Ludzie!!! Zgadzam się w pełni z Wami jezeli chodzie o liczebność ludzi, aparatów itd, i jak byłoby ich więcej to taktycznie rozwiązane byłoby to inaczej, ale bierzcie pod uwagę tylko tą chwilę kiedy byli w tym mieszkaniu, w tym pokoju...JEŻELI TYCH DWÓCH MIAŁO JEDNAK TE APARATY I MASKI NA PYSKU TO D L A C Z E G O  TAM PADLI....chodzi mi tylko o ten moment....tak dla wyjaśnienia...nie zgrywam chojraka mam zboczenie na punkcie ODO i  mam maskę na mordzie nawet w przy śmietniku albo palacym się samochodzie, a poza tym robię na jednostce chemicznej i jestem chemikiem dlatego wiem coś o toksykologii. Panowie proszę jeszcze raz...pomijając te wszyskie za***** błędy całej akcji...skupcie się tylko na tej jednej chwili CO STAŁO SIĘ W TYM POKOJU...tak poza tym mam swoją teorię na to...ale nie chcę narazie o Tym mówić... <_<
« Ostatnia zmiana: Styczeń 29, 2005, 13:05:11 wysłana przez dago »

__Wyodrębnione wpisy__
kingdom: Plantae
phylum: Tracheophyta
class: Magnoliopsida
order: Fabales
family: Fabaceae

__Zestaw zadań__
a - Jaki zawód podaje o sobie osoba pisząca wpis forumowy i gdzie według niej pracuje?
b - Zdecyduj, czy z wpisem forumowym zgadzają się następujące stwierdzenia: (i) wpis był ostatnio zmieniony w styczniu 2005 roku; (ii) osoba pisząca od razu przedstawia swoją teorię; (iii) osoba pisząca prosi, by skupić się na jednej chwili. Przy każdym odpowiedz tak lub nie i przytocz rozstrzygające słowa tekstu.
Dane pochodzą z innego źródła.

__Udzielone odpowiedzi__
a - Jest chemikiem i pracuje na jednostce chemicznej.

b -
(i) Tak: „Ostatnia zmiana: Styczeń 29, 2005”.
(ii) Nie: „ale nie chcę narazie o Tym mówić”.
(iii) Tak: „skupcie się tylko na tej jednej chwili”.